When things go wrong, the team runs an after-action review, which covers why certain things happened and how the team can try and make sure those mistakes don't happen again. Those kinds of review aren't confined to race day – they run across all operational activities of the Williams team, including the IT department, says Hackland.

"We have to be able to operate at speed; there's no point everything coming to the CIO for decision making. I've put in place a management group, who also have a group of supervisors and managers who report to them. And each person knows they're empowered to make decisions," he says.

Racing teams, therefore, are tightly connected teams of empowered individuals who work to make creative calls quickly. Filippi says even the external organisations that Envision Virgin Racing works with – including technology partner Genpact – sense that vibe and work to take that feeling of agility back to their own operational environments.

"They try to pick up how that good side of competition triggers excitement, productivity and creativity," he says. "These are things that can translate to many businesses, but of course it's much easier said than done. It's much easier for me to do that in a 40-people team then in a billion-dollar company with 100,000 employees."

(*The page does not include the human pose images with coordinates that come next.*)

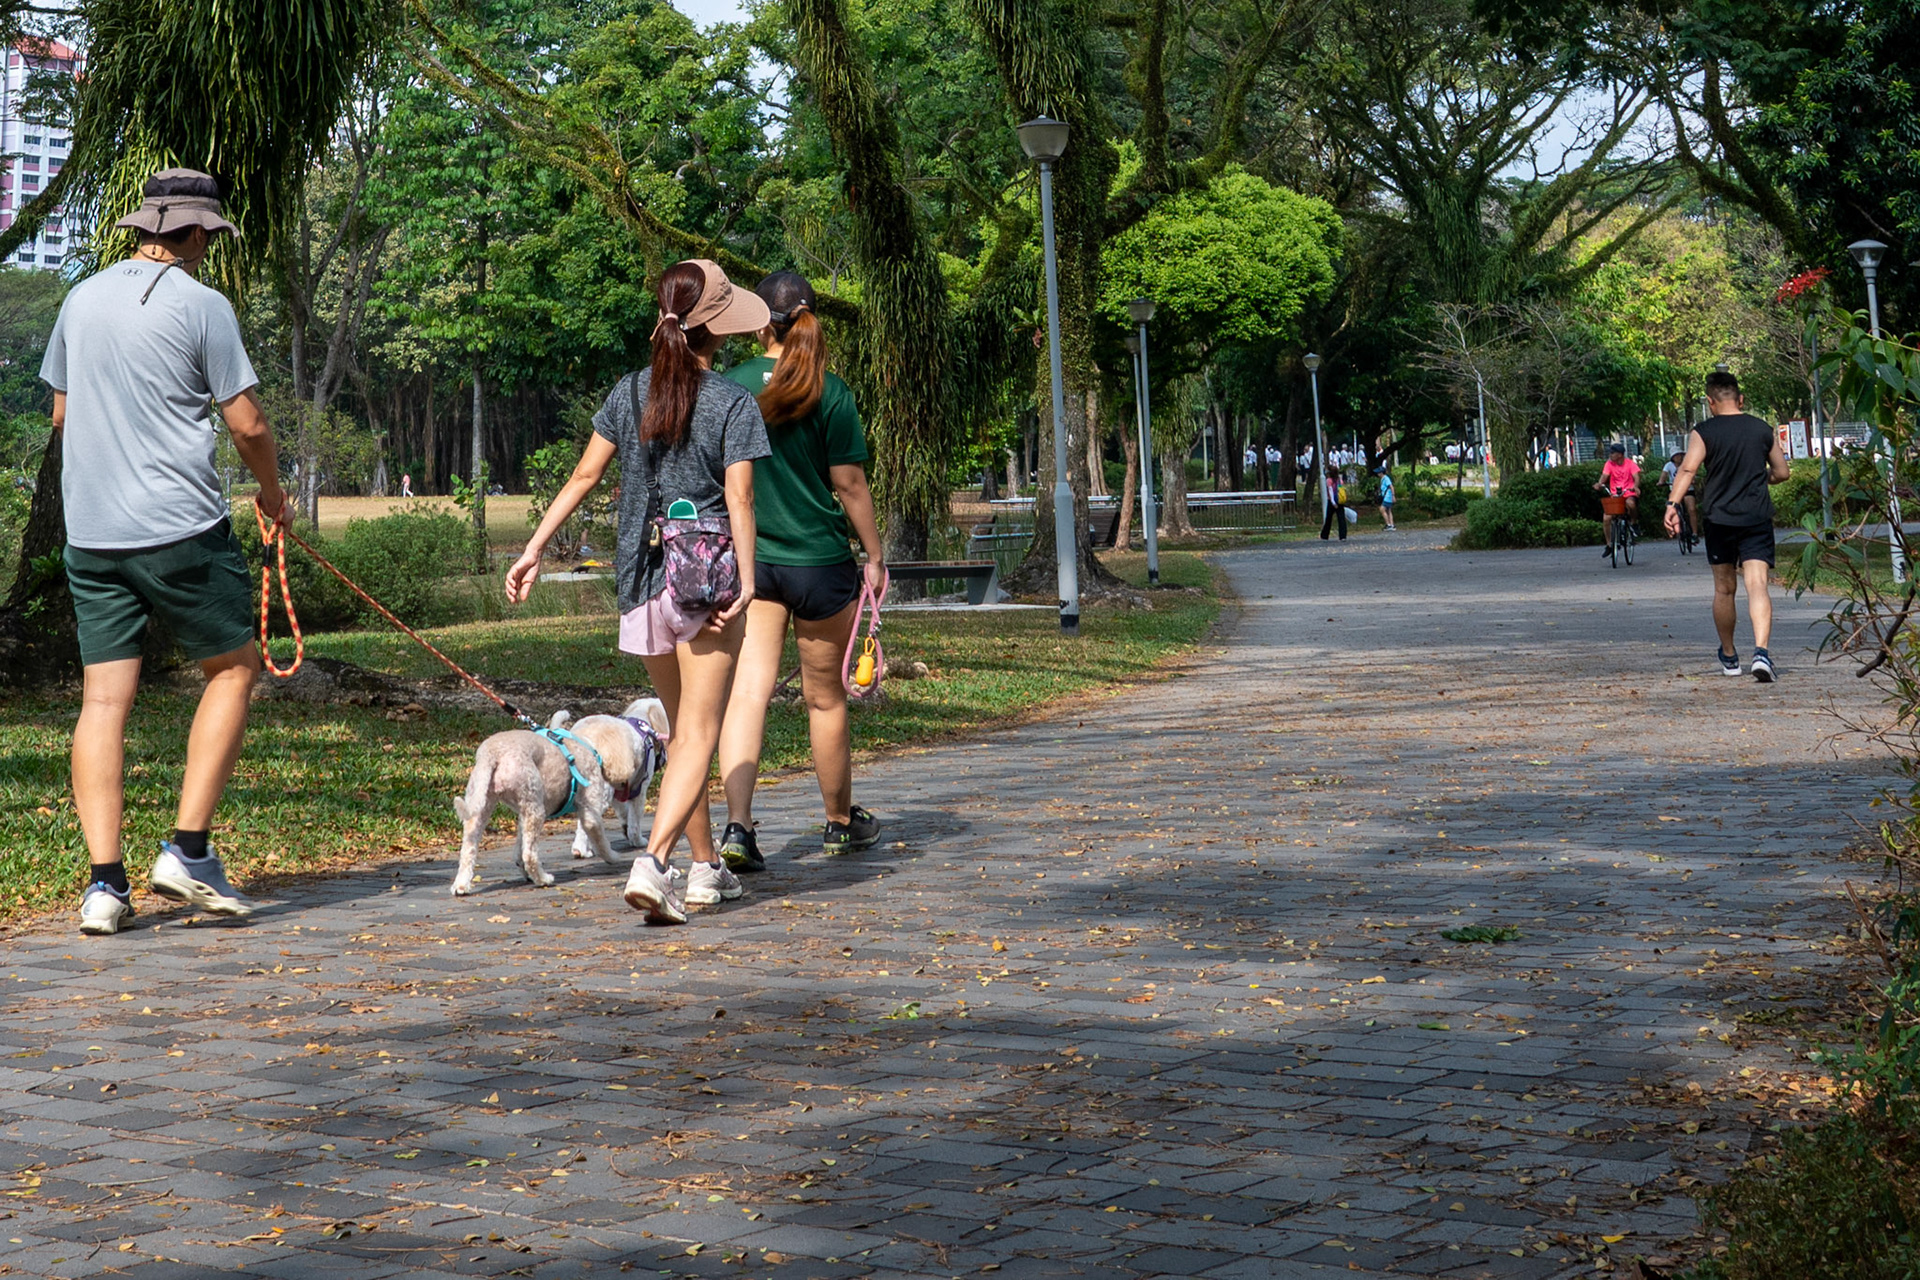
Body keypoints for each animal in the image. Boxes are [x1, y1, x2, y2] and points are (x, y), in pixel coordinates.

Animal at [449, 697, 670, 896]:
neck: (590, 745)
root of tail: (492, 754)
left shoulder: (525, 813)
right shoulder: (594, 806)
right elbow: (602, 834)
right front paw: (614, 856)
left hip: (485, 804)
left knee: (470, 849)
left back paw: (462, 885)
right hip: (535, 807)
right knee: (530, 853)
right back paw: (543, 878)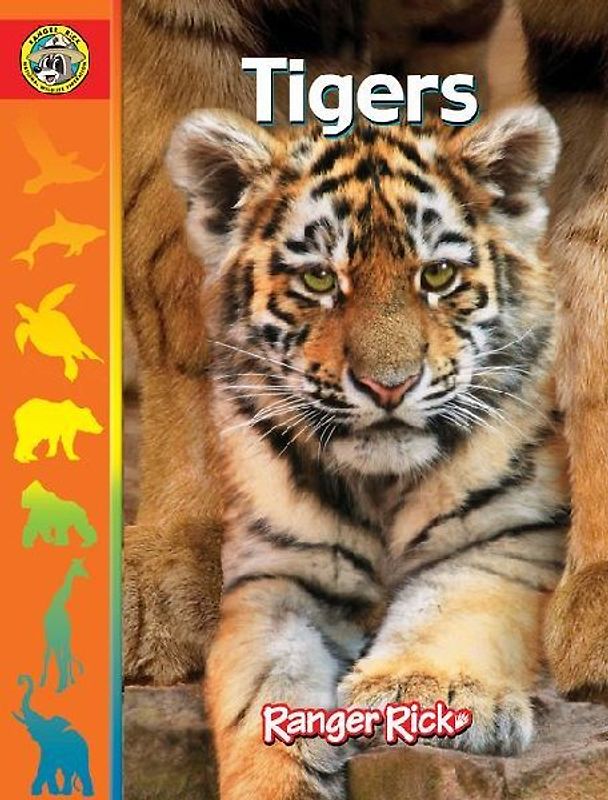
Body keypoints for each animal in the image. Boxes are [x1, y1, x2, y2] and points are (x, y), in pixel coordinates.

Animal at [166, 105, 568, 799]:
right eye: (319, 279)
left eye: (437, 275)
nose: (389, 386)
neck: (381, 485)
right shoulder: (275, 576)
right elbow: (264, 684)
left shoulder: (508, 537)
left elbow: (453, 606)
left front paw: (421, 690)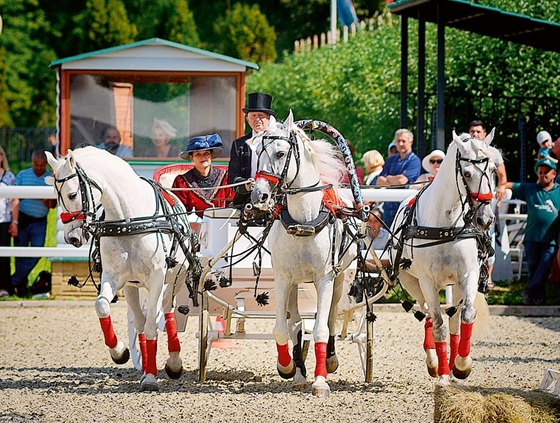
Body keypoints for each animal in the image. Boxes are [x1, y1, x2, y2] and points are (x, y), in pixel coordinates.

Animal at [47, 147, 201, 392]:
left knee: (166, 310)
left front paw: (151, 378)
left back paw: (173, 362)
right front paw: (119, 352)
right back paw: (146, 365)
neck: (129, 219)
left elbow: (152, 324)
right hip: (132, 287)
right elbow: (102, 307)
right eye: (55, 194)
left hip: (174, 280)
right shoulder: (114, 277)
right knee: (139, 321)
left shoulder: (157, 279)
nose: (72, 237)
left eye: (71, 195)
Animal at [247, 112, 360, 398]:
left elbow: (320, 329)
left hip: (338, 281)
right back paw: (298, 374)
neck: (303, 221)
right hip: (296, 284)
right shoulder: (283, 279)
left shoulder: (325, 278)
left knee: (330, 318)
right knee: (296, 324)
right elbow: (281, 330)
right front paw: (286, 366)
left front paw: (320, 381)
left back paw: (329, 360)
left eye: (280, 153)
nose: (259, 195)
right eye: (257, 152)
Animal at [390, 131, 494, 386]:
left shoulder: (468, 275)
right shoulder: (427, 281)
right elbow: (437, 324)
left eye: (493, 169)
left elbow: (467, 315)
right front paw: (444, 374)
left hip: (456, 284)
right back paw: (434, 362)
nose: (486, 219)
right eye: (467, 173)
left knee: (455, 319)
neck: (446, 223)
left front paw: (462, 366)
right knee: (428, 315)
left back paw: (455, 361)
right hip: (413, 283)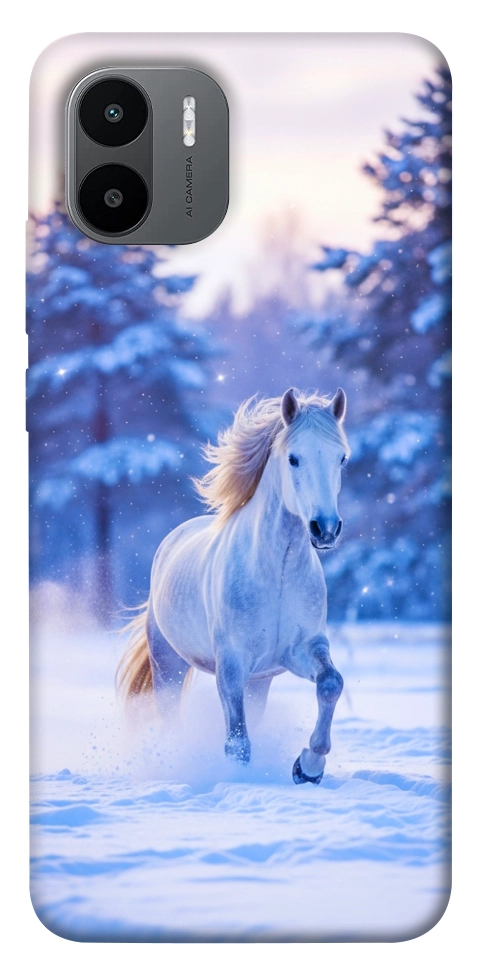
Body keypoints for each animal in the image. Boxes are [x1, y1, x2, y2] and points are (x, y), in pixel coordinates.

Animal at [118, 387, 350, 784]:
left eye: (341, 459)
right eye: (294, 458)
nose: (325, 529)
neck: (277, 573)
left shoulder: (302, 649)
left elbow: (331, 683)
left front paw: (308, 767)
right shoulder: (231, 664)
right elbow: (237, 742)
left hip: (259, 682)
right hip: (168, 665)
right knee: (170, 717)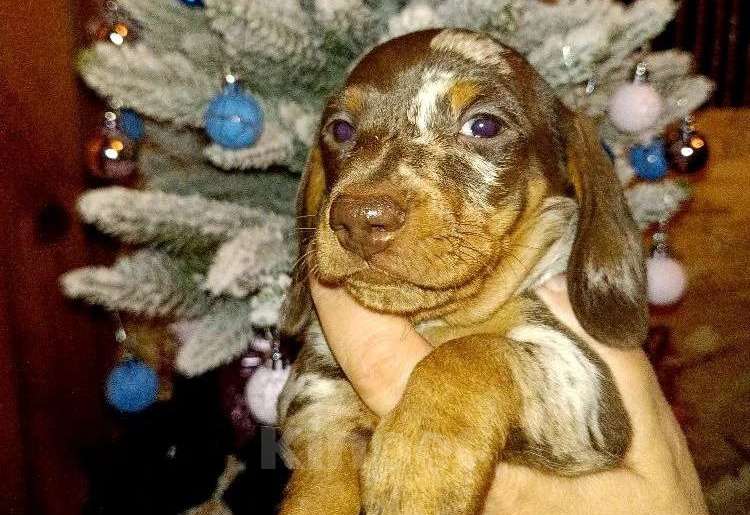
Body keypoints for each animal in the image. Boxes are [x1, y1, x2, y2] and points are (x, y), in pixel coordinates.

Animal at [276, 28, 647, 515]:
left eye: (484, 126)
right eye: (340, 129)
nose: (359, 219)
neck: (433, 321)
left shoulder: (583, 382)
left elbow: (469, 353)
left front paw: (419, 466)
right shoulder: (317, 382)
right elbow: (320, 465)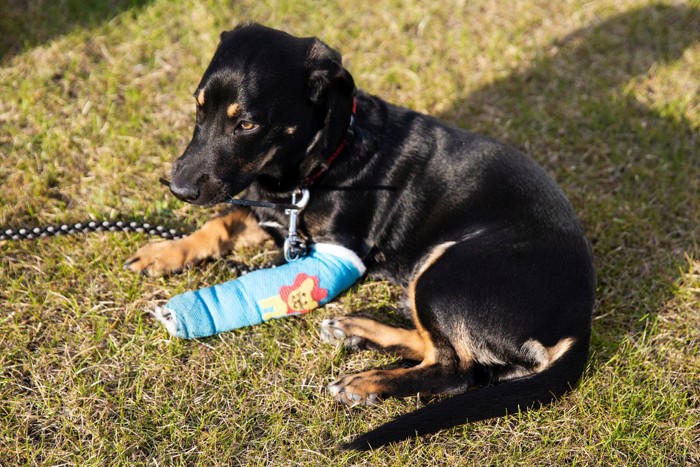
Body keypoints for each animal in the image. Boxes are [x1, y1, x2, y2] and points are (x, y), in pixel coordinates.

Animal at [123, 23, 592, 452]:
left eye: (247, 124)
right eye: (198, 109)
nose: (178, 189)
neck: (325, 156)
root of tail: (577, 325)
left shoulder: (331, 249)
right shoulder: (265, 207)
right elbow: (217, 224)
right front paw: (162, 252)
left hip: (444, 273)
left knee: (457, 371)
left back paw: (366, 382)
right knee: (434, 347)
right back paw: (355, 330)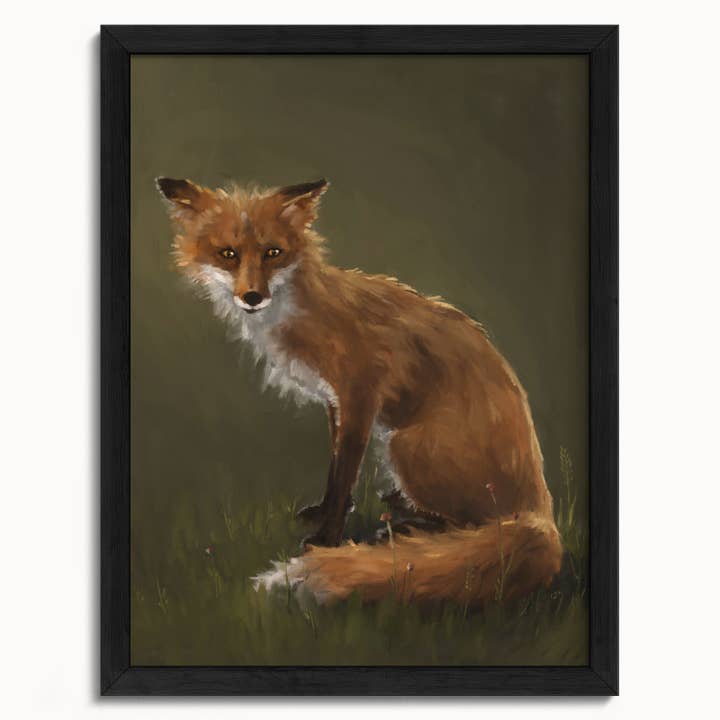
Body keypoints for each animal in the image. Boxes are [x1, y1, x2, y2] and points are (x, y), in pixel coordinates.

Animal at [156, 176, 562, 606]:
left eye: (273, 253)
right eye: (228, 254)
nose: (252, 297)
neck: (303, 311)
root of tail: (541, 509)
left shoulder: (360, 396)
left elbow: (343, 477)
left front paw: (325, 539)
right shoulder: (335, 401)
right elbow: (335, 470)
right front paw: (322, 513)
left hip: (404, 446)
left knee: (478, 526)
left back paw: (408, 528)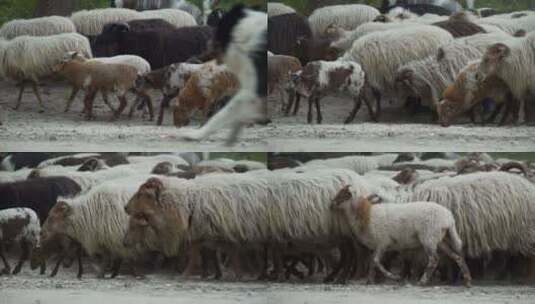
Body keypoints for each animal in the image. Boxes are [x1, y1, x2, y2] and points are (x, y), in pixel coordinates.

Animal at [332, 192, 472, 288]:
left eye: (343, 195)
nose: (331, 203)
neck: (366, 216)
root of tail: (449, 218)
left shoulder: (383, 242)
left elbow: (376, 261)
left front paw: (394, 277)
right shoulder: (379, 245)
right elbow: (372, 262)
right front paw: (369, 280)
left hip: (428, 237)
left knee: (434, 259)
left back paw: (422, 281)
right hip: (439, 239)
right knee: (457, 256)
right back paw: (467, 280)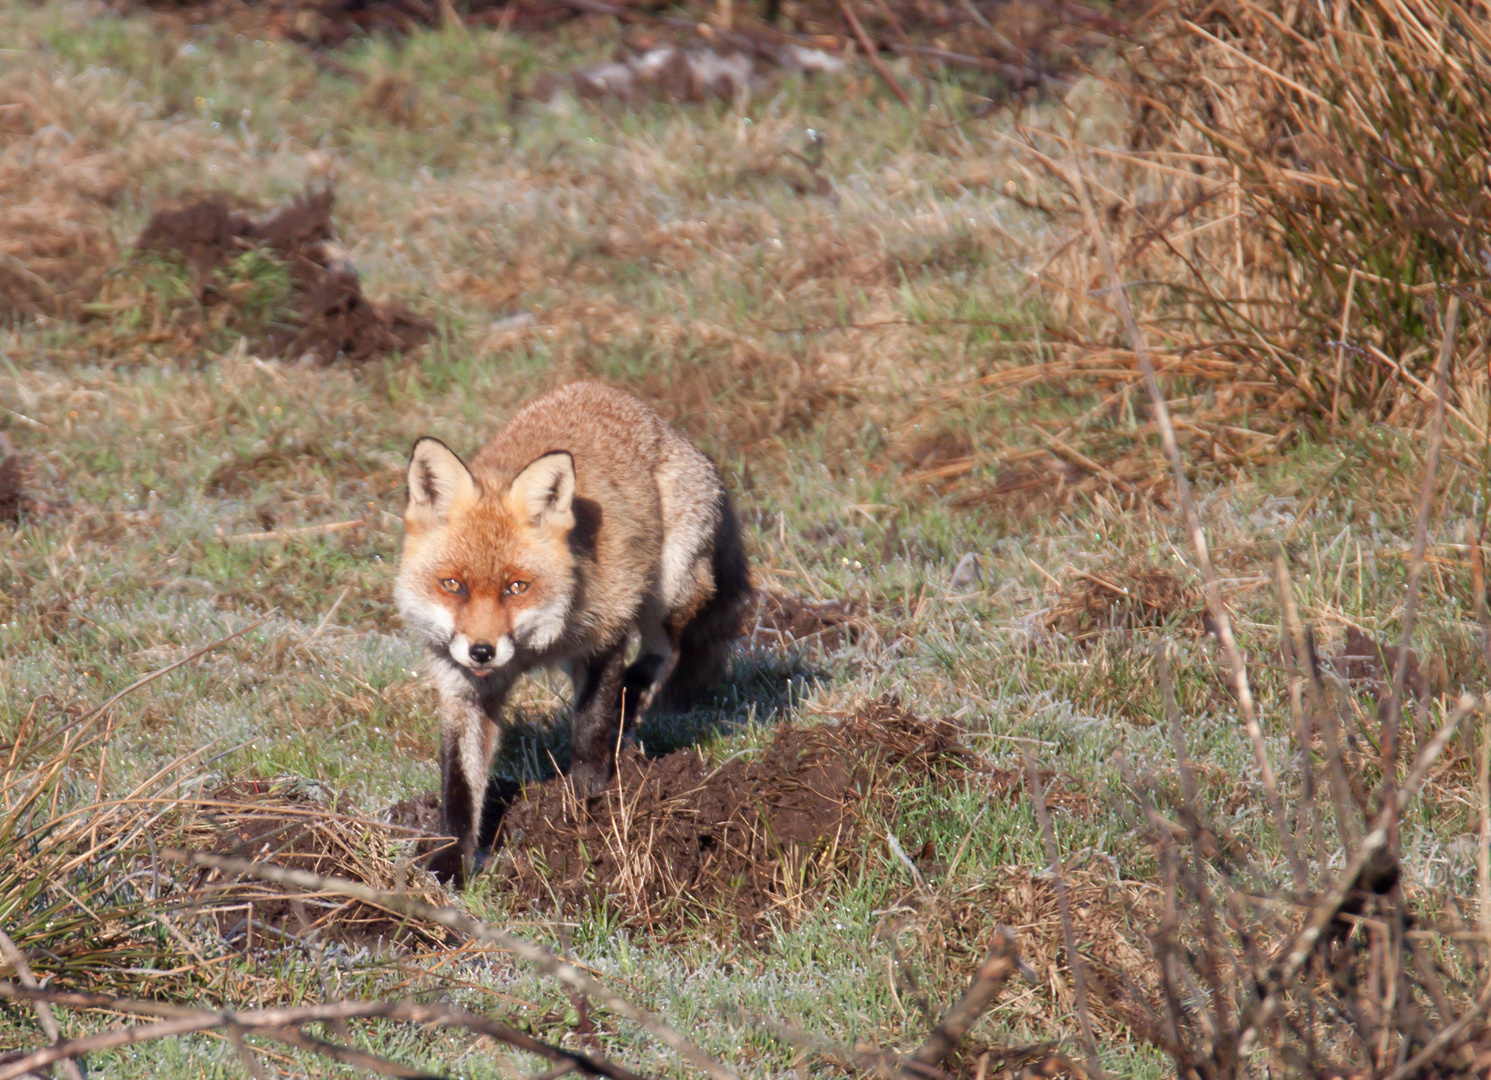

While that might be the case, CIOs will not be able to swerve the requirement to adopt Agile management. All tech chiefs must ensure their workers are confident to make big calls. With advances in technology sponsoring disruption in all sectors, the ability to make decisions quickly will be critical to competitive success in the long term, says Hackland.

"I think organisations are having to become much more Agile in terms of the leadership and the decision-making process – and that's what Formula One teams do," he says. "You have to devolve decision making down your organisation. If everything has to be filtered up to an individual, your decision making will be too slow."